### YOUR OBJECTIVE
For the material that follows, return exactly the lines from the one with "jute area rug, 6.38" through the one with "black fur pillow @ bbox=[607, 525, 672, 600], 12.16", both ends included.
□ □ □ □
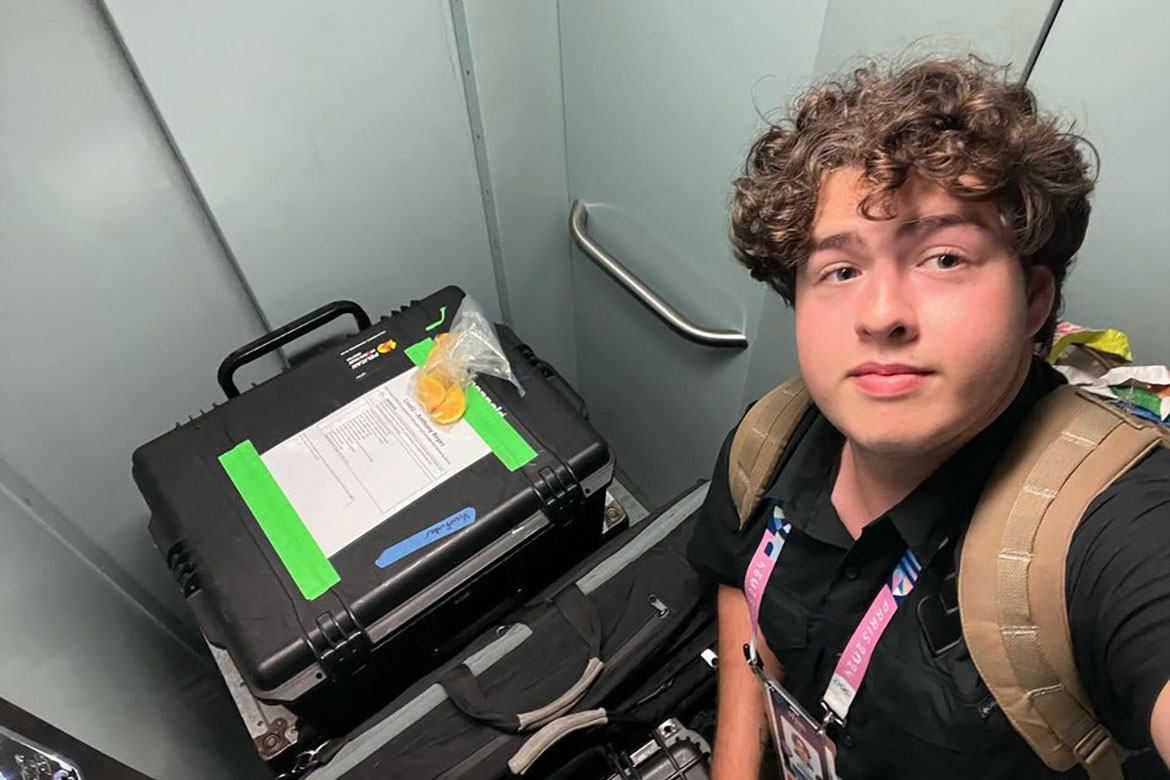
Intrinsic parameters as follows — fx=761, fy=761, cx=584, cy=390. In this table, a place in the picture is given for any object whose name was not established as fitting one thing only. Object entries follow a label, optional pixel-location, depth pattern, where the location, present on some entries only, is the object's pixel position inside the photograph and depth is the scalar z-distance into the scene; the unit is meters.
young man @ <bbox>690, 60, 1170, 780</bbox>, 0.51
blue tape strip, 0.81
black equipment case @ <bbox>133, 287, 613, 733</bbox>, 0.79
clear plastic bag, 0.93
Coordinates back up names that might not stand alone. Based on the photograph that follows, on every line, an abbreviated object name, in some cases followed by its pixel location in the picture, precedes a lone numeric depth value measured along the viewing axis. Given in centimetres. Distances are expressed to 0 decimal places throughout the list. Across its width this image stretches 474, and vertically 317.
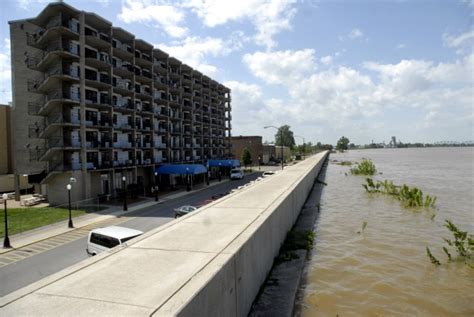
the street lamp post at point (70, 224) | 2584
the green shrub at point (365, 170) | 6326
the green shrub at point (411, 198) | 2742
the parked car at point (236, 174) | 6066
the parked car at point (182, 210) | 2581
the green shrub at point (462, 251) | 1394
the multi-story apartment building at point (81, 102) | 3541
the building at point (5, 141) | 5294
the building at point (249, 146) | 9894
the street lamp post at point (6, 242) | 2067
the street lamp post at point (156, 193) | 3812
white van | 1581
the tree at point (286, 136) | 17500
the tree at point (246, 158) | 8556
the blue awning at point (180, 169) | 4719
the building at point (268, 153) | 10625
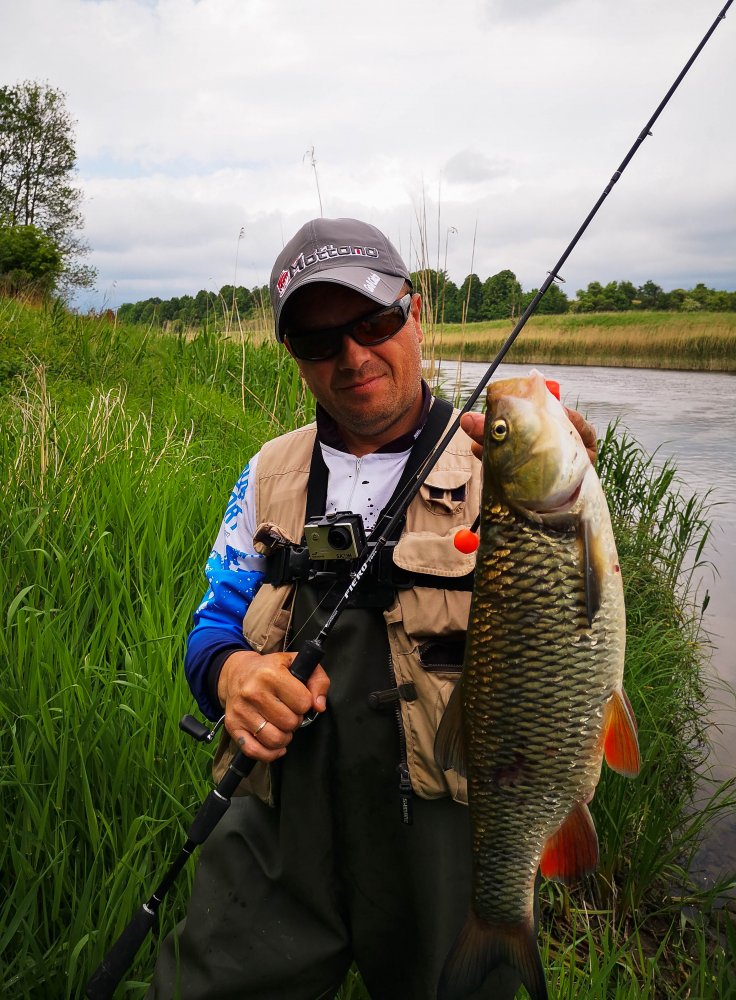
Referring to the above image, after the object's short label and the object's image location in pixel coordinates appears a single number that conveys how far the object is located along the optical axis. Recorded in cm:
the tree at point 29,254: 2492
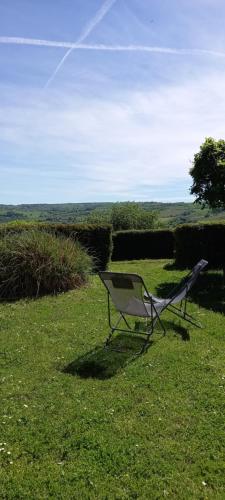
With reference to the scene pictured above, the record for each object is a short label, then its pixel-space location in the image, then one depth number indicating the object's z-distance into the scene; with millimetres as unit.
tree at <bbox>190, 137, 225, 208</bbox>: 10977
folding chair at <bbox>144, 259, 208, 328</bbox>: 6246
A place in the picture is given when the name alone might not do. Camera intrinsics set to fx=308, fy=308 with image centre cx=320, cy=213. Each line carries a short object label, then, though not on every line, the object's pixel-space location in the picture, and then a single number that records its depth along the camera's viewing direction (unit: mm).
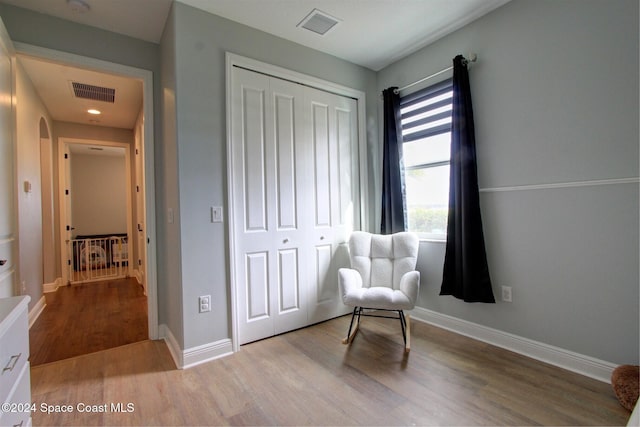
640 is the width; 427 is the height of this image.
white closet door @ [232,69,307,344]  2457
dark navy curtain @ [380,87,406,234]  3016
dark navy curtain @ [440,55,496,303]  2371
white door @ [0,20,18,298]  2053
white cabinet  959
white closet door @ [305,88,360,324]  2885
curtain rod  2434
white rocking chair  2389
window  2707
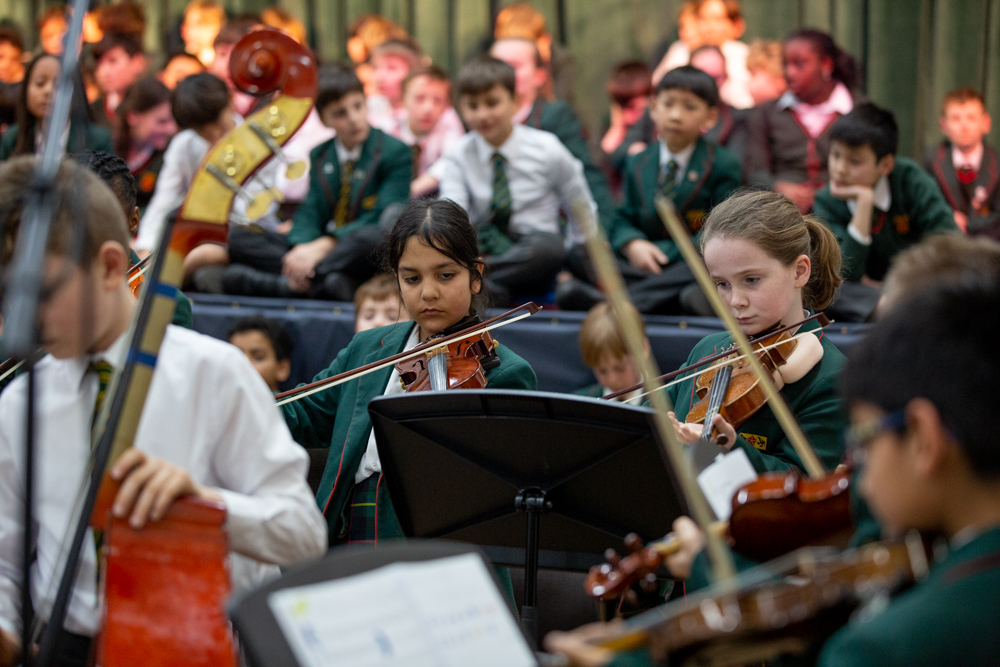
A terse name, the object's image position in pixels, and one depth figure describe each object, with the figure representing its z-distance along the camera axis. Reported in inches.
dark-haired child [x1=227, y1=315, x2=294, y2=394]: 284.4
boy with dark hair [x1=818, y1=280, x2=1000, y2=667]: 77.2
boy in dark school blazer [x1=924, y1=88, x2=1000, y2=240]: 373.4
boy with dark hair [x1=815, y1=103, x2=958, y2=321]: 270.4
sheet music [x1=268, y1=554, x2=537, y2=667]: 86.9
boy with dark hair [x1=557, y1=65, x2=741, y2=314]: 299.6
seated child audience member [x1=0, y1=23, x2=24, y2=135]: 489.1
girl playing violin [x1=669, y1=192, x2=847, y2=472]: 153.3
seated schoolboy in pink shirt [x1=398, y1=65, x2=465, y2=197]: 398.6
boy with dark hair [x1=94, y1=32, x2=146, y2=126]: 466.9
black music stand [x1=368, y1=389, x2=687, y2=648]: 140.6
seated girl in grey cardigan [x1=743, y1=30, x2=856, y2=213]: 368.2
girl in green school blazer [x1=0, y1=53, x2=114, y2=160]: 325.1
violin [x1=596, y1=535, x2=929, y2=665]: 78.9
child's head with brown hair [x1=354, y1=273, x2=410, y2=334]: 266.1
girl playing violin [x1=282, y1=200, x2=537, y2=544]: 174.6
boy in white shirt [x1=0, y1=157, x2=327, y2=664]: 108.7
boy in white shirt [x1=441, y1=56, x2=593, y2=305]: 308.8
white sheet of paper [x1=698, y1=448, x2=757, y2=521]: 114.5
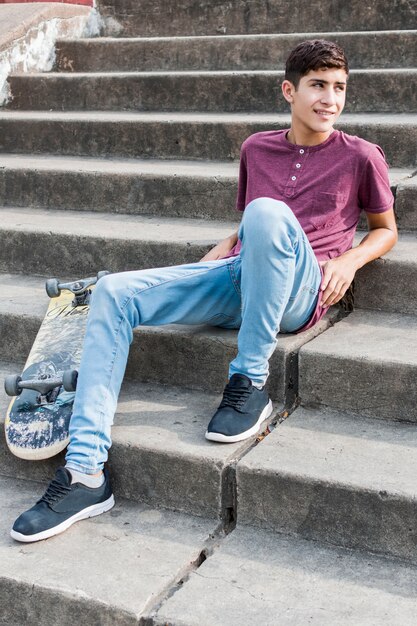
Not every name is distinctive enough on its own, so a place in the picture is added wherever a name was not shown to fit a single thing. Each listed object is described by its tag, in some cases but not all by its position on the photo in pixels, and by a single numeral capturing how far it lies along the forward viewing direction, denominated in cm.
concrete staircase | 234
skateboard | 280
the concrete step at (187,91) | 432
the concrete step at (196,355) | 292
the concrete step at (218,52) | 468
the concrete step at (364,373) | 278
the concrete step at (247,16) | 510
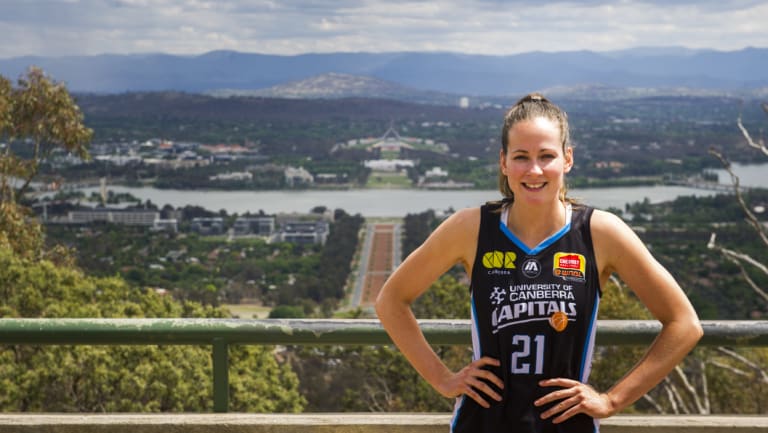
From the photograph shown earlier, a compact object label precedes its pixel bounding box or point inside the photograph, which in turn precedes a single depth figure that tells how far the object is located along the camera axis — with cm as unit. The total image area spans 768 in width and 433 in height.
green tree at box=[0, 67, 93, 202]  1379
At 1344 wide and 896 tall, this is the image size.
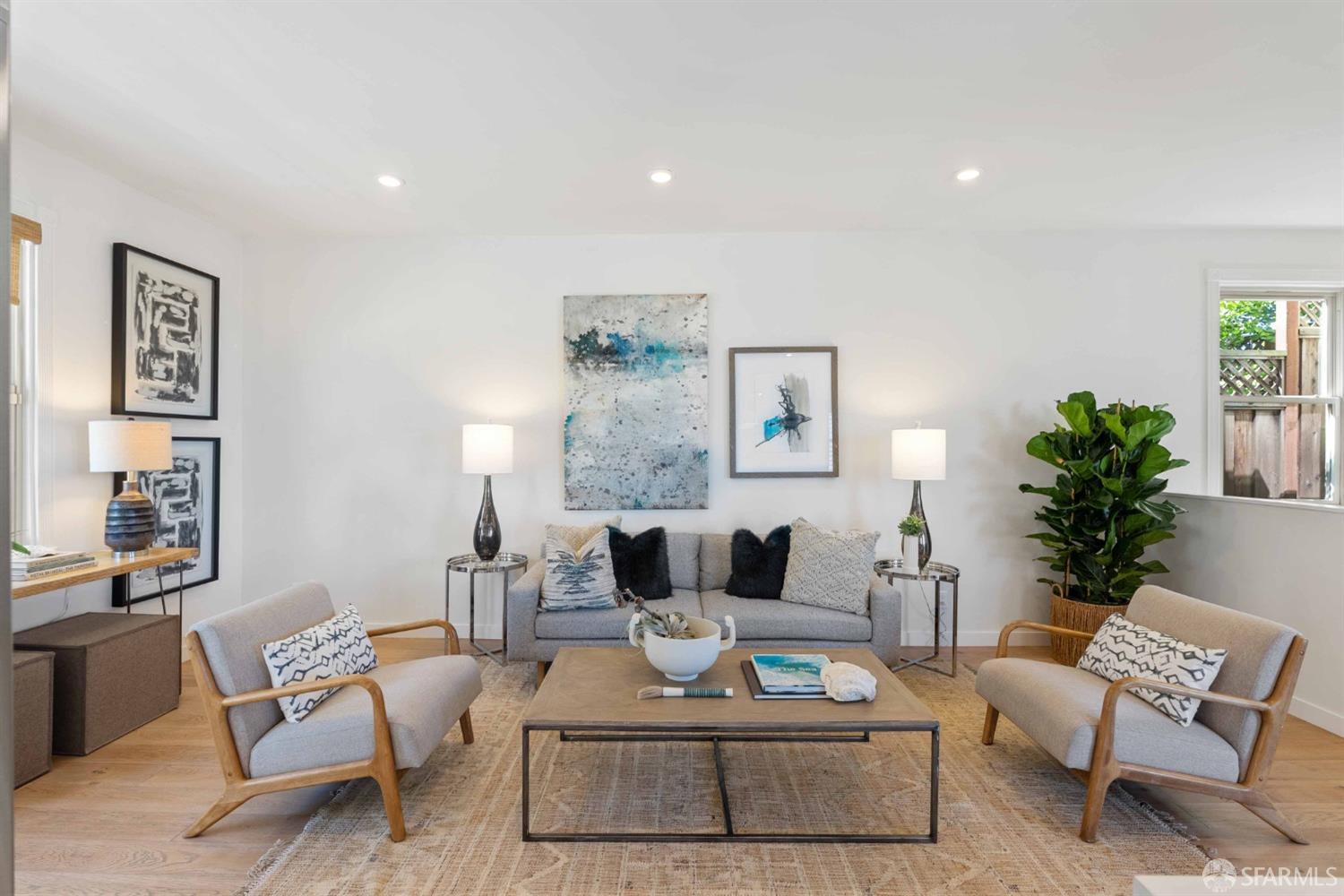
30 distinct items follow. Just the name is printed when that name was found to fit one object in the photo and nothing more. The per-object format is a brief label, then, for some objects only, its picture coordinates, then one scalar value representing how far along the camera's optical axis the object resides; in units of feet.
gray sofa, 11.03
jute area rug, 6.38
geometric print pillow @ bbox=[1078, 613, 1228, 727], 7.09
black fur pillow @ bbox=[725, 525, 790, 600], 12.10
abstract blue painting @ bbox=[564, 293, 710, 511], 13.83
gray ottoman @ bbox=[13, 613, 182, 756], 8.70
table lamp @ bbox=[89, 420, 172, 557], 9.51
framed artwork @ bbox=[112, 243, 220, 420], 10.98
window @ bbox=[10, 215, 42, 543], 9.47
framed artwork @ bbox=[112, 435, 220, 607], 11.53
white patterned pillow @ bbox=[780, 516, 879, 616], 11.39
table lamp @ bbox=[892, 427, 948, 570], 12.16
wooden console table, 7.93
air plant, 8.09
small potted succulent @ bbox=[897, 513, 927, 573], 12.10
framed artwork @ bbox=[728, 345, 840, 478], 13.83
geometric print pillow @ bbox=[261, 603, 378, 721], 7.08
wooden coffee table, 6.71
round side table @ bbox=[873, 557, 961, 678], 11.86
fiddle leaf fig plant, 11.71
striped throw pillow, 11.27
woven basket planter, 11.73
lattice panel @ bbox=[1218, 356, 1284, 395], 13.87
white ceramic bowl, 7.72
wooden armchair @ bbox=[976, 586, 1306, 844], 6.79
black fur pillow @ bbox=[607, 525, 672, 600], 12.16
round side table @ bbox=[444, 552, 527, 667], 12.09
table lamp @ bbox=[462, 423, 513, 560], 12.37
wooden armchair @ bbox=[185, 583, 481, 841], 6.73
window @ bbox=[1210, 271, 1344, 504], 13.75
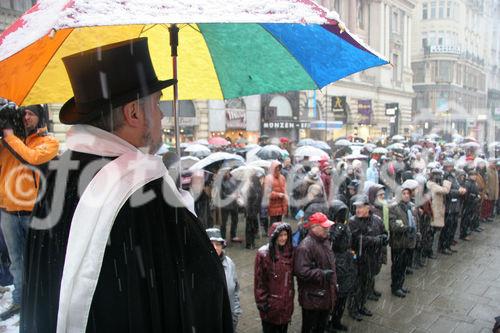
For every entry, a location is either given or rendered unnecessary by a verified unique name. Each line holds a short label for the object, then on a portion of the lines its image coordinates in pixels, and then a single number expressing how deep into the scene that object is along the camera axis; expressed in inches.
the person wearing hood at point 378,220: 235.1
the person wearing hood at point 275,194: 361.1
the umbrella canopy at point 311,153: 474.8
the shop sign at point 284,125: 1169.7
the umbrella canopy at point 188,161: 344.5
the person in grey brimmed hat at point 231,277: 160.7
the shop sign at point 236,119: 1065.5
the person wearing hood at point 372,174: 453.1
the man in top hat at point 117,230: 52.6
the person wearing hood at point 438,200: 342.6
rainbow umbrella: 56.2
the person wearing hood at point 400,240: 263.3
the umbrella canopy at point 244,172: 363.9
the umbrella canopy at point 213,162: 315.9
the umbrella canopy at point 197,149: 482.9
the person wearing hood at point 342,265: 206.4
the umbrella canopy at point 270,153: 505.7
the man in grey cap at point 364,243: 229.0
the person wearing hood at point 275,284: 178.4
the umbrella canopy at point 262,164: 429.6
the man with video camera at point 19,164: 140.3
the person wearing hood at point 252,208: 355.9
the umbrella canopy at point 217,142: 618.5
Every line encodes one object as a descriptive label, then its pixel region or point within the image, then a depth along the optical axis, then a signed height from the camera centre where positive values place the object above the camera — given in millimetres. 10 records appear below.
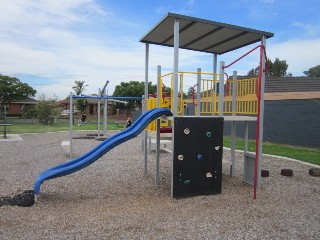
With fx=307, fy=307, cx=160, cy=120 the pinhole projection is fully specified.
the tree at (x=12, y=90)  42506 +2058
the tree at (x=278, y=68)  47469 +6089
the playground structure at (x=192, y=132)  5527 -483
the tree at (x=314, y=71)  70056 +8470
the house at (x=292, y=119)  12914 -536
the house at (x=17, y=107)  52938 -501
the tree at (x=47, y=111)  28156 -599
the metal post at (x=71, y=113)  10048 -288
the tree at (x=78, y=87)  67812 +3847
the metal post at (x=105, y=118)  15041 -655
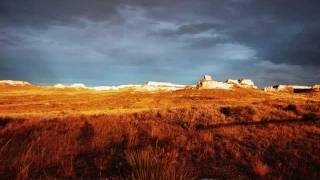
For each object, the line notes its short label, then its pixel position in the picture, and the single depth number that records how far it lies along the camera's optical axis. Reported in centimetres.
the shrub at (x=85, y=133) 1028
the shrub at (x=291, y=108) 2080
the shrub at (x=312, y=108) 2042
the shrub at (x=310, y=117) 1571
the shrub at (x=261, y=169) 699
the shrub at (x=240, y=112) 1716
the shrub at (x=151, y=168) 515
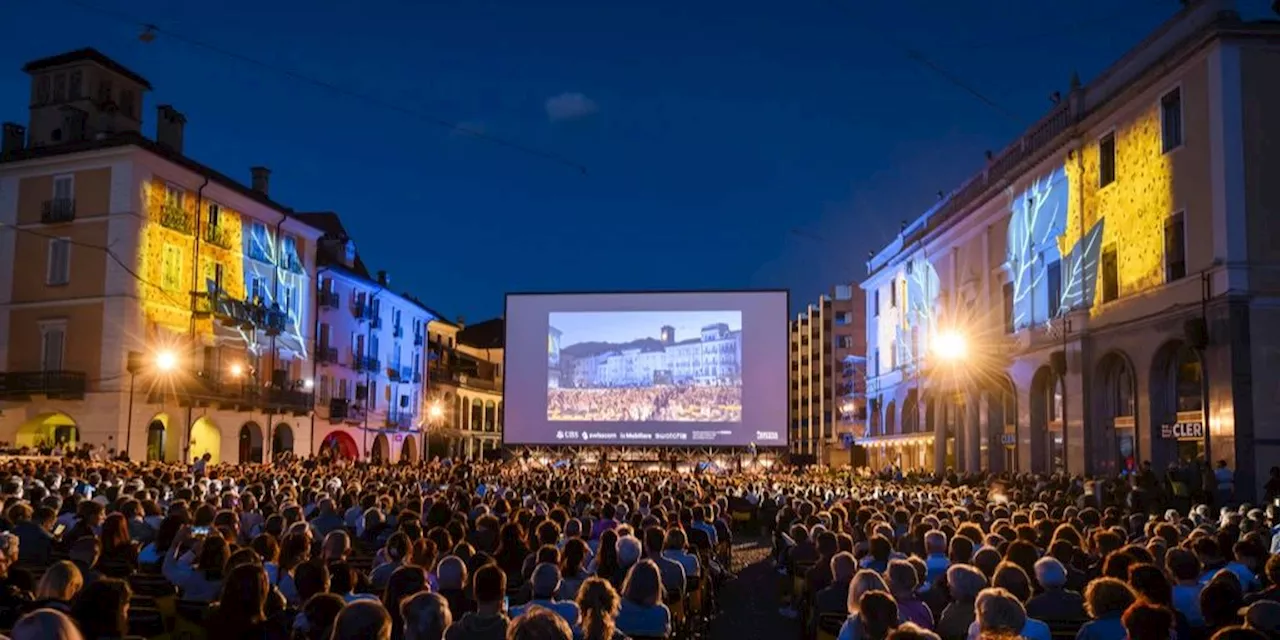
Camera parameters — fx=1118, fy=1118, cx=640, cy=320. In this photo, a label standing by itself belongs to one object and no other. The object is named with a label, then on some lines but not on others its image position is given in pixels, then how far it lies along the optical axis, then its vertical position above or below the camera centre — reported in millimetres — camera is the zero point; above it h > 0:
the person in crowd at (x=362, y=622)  5270 -891
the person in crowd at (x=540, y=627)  4871 -836
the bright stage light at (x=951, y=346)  42781 +3685
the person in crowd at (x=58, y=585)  6547 -904
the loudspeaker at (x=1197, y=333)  24219 +2367
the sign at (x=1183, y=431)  25031 +261
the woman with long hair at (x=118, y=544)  10461 -1060
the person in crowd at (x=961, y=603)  8164 -1190
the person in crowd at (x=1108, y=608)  6988 -1051
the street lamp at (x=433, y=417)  72688 +1163
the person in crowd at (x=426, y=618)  5781 -945
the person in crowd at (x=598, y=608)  6609 -1017
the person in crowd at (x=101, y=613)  5723 -930
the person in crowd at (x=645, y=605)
□ □ □ □
### RESULT
jute area rug, 6.38
geometric print pillow @ bbox=[1078, 613, 1228, 727], 7.09
black fur pillow @ bbox=[725, 525, 790, 600], 12.10
abstract blue painting @ bbox=[564, 293, 710, 511], 13.83
gray ottoman @ bbox=[13, 613, 182, 756], 8.70
table lamp @ bbox=[89, 420, 172, 557], 9.51
framed artwork @ bbox=[112, 243, 220, 420], 10.98
window @ bbox=[10, 215, 42, 543], 9.47
framed artwork @ bbox=[112, 435, 220, 607], 11.53
white patterned pillow @ bbox=[780, 516, 879, 616], 11.39
table lamp @ bbox=[892, 427, 948, 570], 12.16
wooden console table, 7.93
air plant, 8.09
small potted succulent @ bbox=[897, 513, 927, 573], 12.10
framed artwork @ bbox=[728, 345, 840, 478], 13.83
geometric print pillow @ bbox=[261, 603, 378, 721], 7.08
wooden coffee table, 6.71
round side table @ bbox=[873, 557, 961, 678], 11.86
fiddle leaf fig plant, 11.71
striped throw pillow, 11.27
woven basket planter, 11.73
lattice panel @ bbox=[1218, 356, 1284, 395], 13.87
white ceramic bowl, 7.72
wooden armchair @ bbox=[976, 586, 1306, 844], 6.79
black fur pillow @ bbox=[607, 525, 672, 600], 12.16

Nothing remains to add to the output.